» **Quoted text**:
Rich Rich - 3 months ago 52
Python Question

Scikit-learn script giving vastly different results than the tutorial, and gives an error when I change the dataframes

I'm working through a tutorial that has this section:

>>> import numpy as np
>>> import pandas as pd
>>> from sklearn.feature_extraction.text import TfidfVectorizer
>>> from sklearn.linear_model.logistic import LogisticRegression
>>> from sklearn.cross_validation import train_test_split, cross_val_score
>>> df = pd.read_csv('data/sms.csv')
>>> X_train_raw, X_test_raw, y_train, y_test = train_test_split(df['message'], df['label'])
>>> vectorizer = TfidfVectorizer()
>>> X_train = vectorizer.fit_transform(X_train_raw)
>>> X_test = vectorizer.transform(X_test_raw)
>>> classifier = LogisticRegression()
>>> classifier.fit(X_train, y_train)
>>> precisions = cross_val_score(classifier, X_train, y_train, cv=5, scoring='precision')
>>> print 'Precision', np.mean(precisions), precisions
>>> recalls = cross_val_score(classifier, X_train, y_train, cv=5, scoring='recall')
>>> print 'Recalls', np.mean(recalls), recalls


Which I then copied with few modifications:

ddir = (sys.argv[1])
df = pd.read_csv(ddir + '/SMSSpamCollection', sep='\t', quoting=csv.QUOTE_NONE, names=["label", "message"])
X_train_raw, X_test_raw, y_train, y_test = train_test_split(df['label'], df['message'])


vectorizer = TfidfVectorizer()
X_train = vectorizer.fit_transform(X_train_raw)
X_test = vectorizer.transform(X_test_raw)
classifier = LogisticRegression()
classifier.fit(X_train, y_train)


precisions = cross_val_score(classifier, X_train, y_train, cv=5, scoring='precision')
recalls = cross_val_score(classifier, X_train, y_train, cv=5, scoring='recall')


print 'Precision', np.mean(precisions), precisions
print 'Recalls', np.mean(recalls), recalls


However, despite there being next to no differences in the code, the results in the book are far better than mine:

Book:
Precision 0.992137651822 [ 0.98717949 0.98666667 1. 0.98684211 1. ]

Recall 0.677114261885 [ 0.7 0.67272727 0.6 0.68807339 0.72477064]


Mine:
Precision 0.108435683974 [ 2.33542342e-06 1.22271611e-03 1.68918919e-02 1.97530864e-01 3.26530612e-01]
Recalls 0.235220281632 [ 0.00152053 0.03370787 0.125 0.44444444 0.57142857]


Going back over the script to see what went wrong, I thought that line 18:

X_train_raw, X_test_raw, y_train, y_test = train_test_split(df['label'], df['message'])


was the culprit, and changed
(df['label'], df['message'])
to
(df['message'], df['label'])

» **The tasks**:
a. For the scikit-learn thread above, state whether each statement agrees with it, answering yes or no and quoting the deciding words: (i) The tutorial's train_test_split call passes df['message'] before df['label']. (ii) The book reports a mean precision of 0.108435683974. (iii) The poster's script reads the data with a tab separator.
b. Reproduce the passage of the scikit-learn thread that begins at the words "Rich Rich - 3" and stops after "df = pd.read_csv('data/sms.csv')".
c. In the scikit-learn thread, which line number did the poster first suspect was the culprit?
The listing that comes after the scikit-learn thread has no connection to it.

» **Recorded information**:
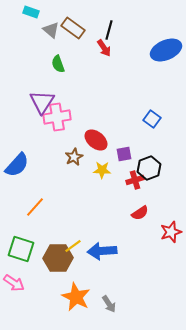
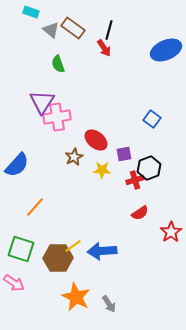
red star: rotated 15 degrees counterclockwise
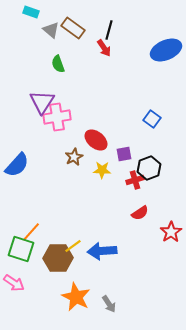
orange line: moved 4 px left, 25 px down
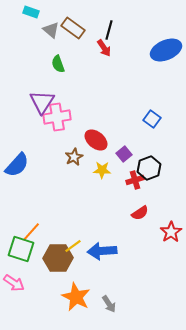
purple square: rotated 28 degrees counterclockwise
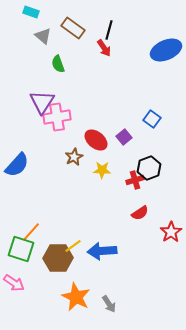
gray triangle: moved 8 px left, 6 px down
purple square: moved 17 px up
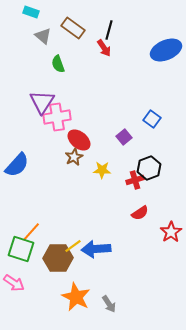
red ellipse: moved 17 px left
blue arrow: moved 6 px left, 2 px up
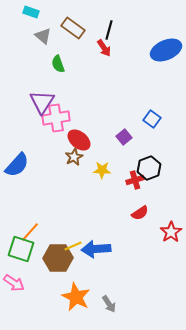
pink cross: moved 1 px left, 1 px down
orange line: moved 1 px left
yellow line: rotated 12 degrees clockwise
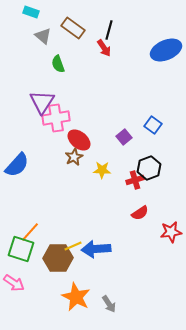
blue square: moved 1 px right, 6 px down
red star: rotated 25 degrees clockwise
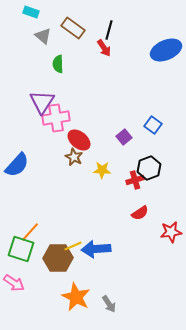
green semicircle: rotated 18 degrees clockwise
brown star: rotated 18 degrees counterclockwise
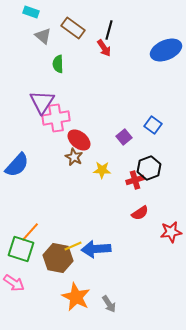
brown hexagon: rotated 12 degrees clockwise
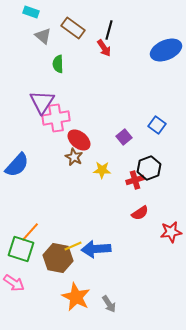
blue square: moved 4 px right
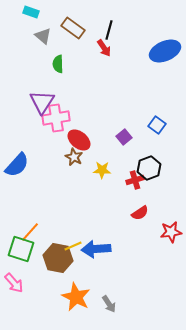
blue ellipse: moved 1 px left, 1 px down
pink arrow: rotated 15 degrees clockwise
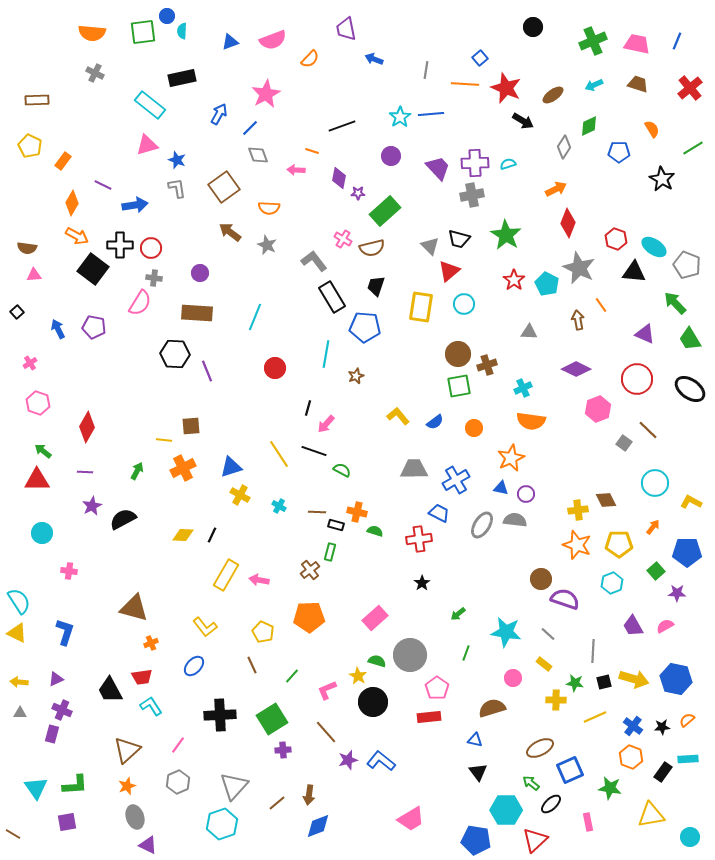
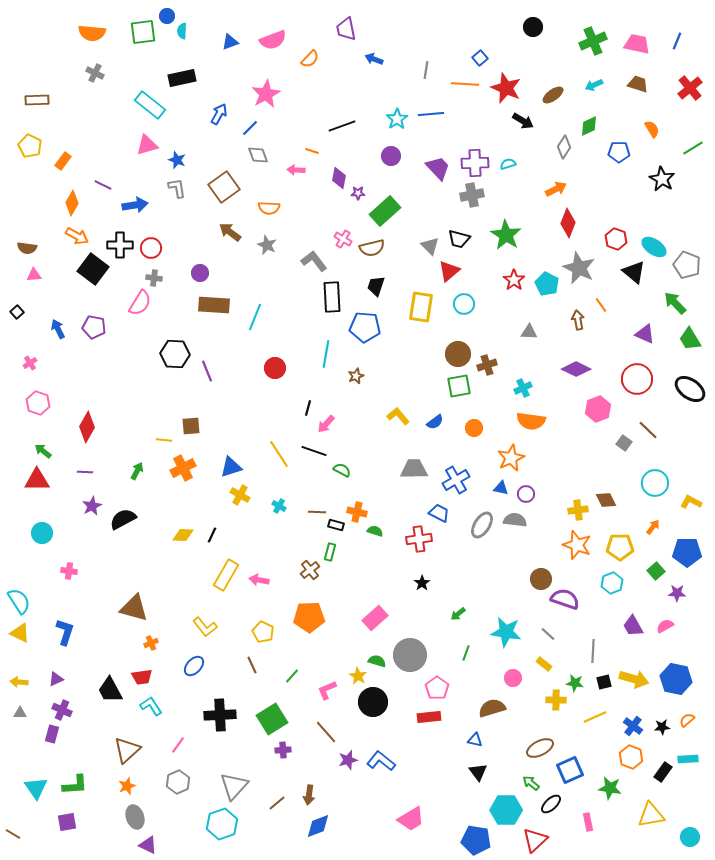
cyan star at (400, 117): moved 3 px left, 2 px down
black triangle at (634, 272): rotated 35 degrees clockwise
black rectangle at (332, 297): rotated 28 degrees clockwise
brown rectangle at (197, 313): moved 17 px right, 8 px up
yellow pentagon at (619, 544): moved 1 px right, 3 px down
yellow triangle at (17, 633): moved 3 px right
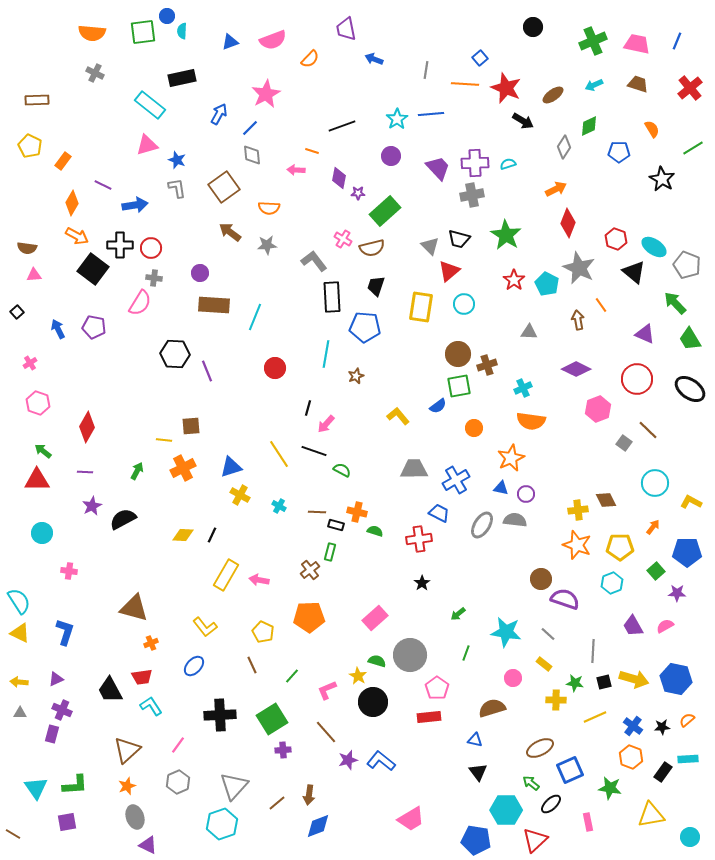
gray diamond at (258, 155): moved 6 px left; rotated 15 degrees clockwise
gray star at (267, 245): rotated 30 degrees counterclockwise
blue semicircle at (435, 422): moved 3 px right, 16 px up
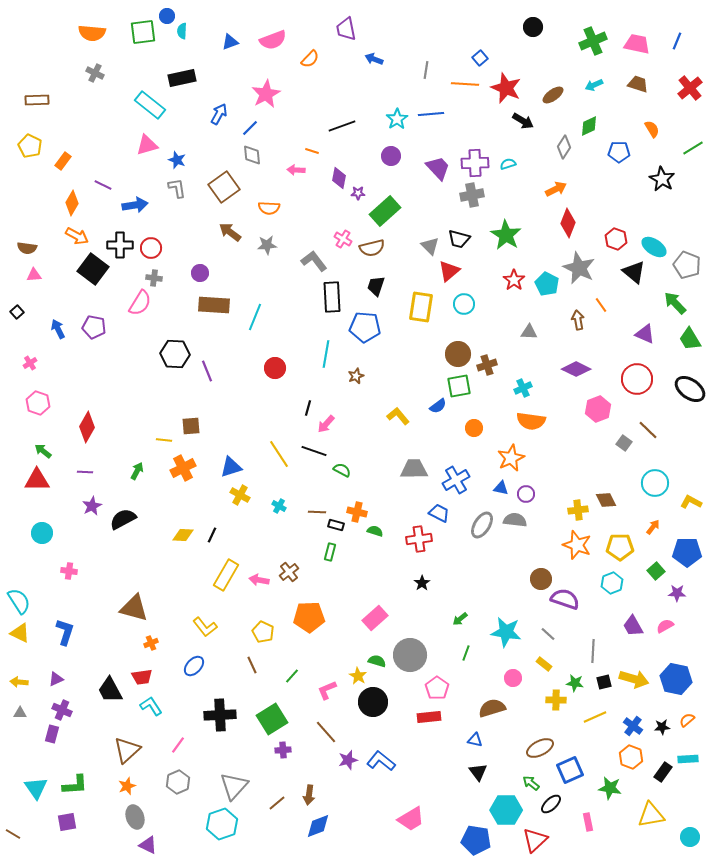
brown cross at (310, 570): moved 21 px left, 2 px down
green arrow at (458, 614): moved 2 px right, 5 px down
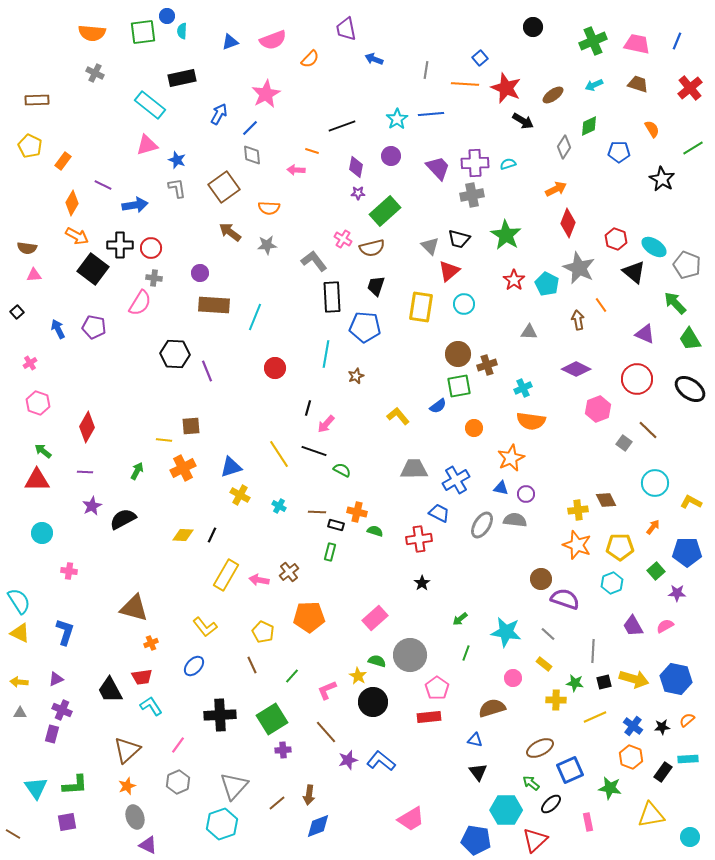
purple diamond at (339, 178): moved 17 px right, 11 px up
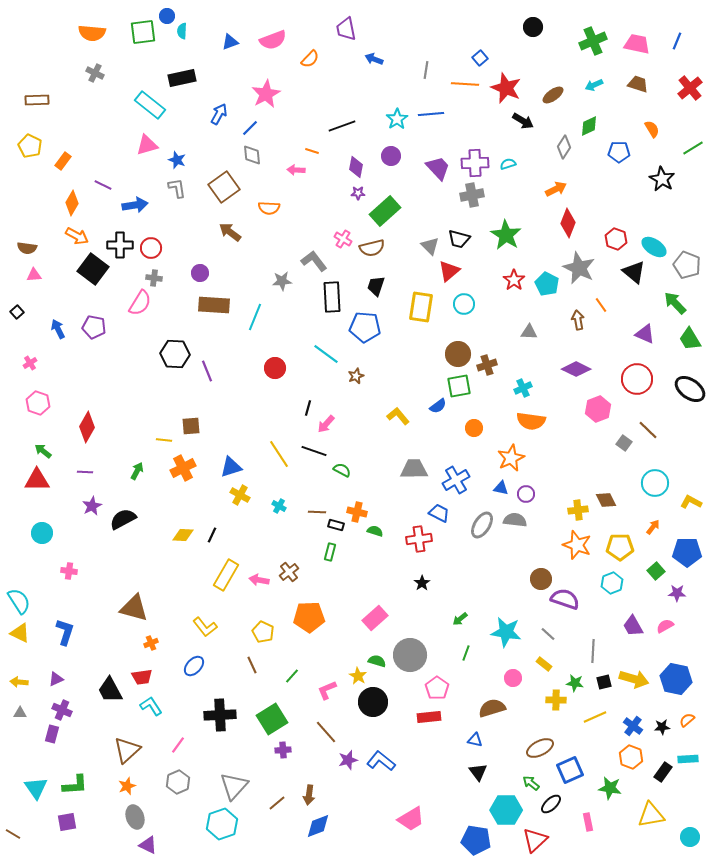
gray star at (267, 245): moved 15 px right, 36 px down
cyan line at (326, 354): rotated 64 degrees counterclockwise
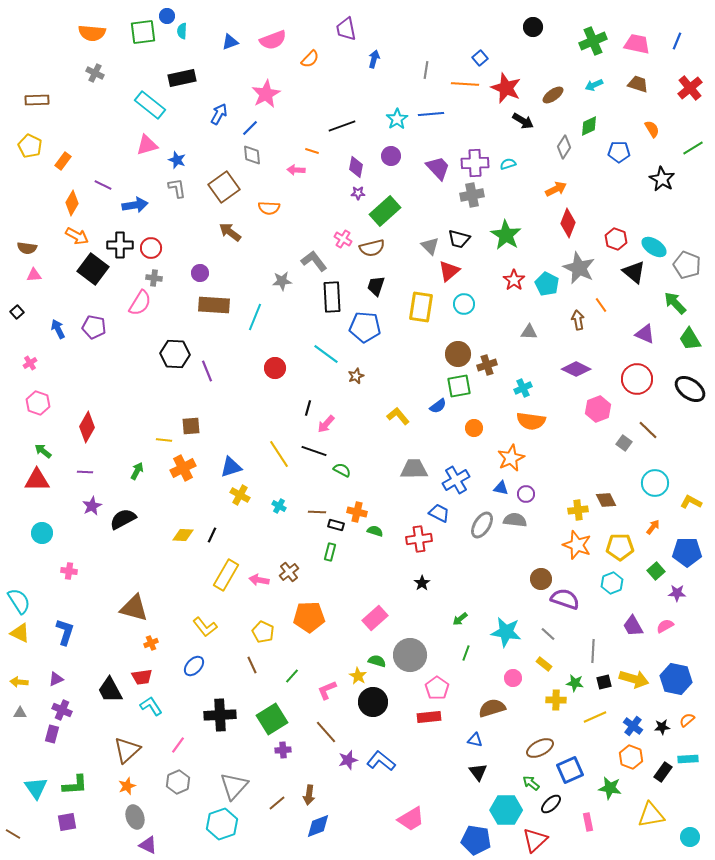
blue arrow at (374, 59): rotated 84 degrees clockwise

» **Exercise results**:
a.
(i) Yes: "train_test_split(df['message'], df['label'])"
(ii) No: "Precision 0.992137651822"
(iii) Yes: "sep='\t'"

b.
Rich Rich - 3 months ago 52
Python Question

Scikit-learn script giving vastly different results than the tutorial, and gives an error when I change the dataframes

I'm working through a tutorial that has this section:

>>> import numpy as np
>>> import pandas as pd
>>> from sklearn.feature_extraction.text import TfidfVectorizer
>>> from sklearn.linear_model.logistic import LogisticRegression
>>> from sklearn.cross_validation import train_test_split, cross_val_score
>>> df = pd.read_csv('data/sms.csv')

c. Line 18, the train_test_split call.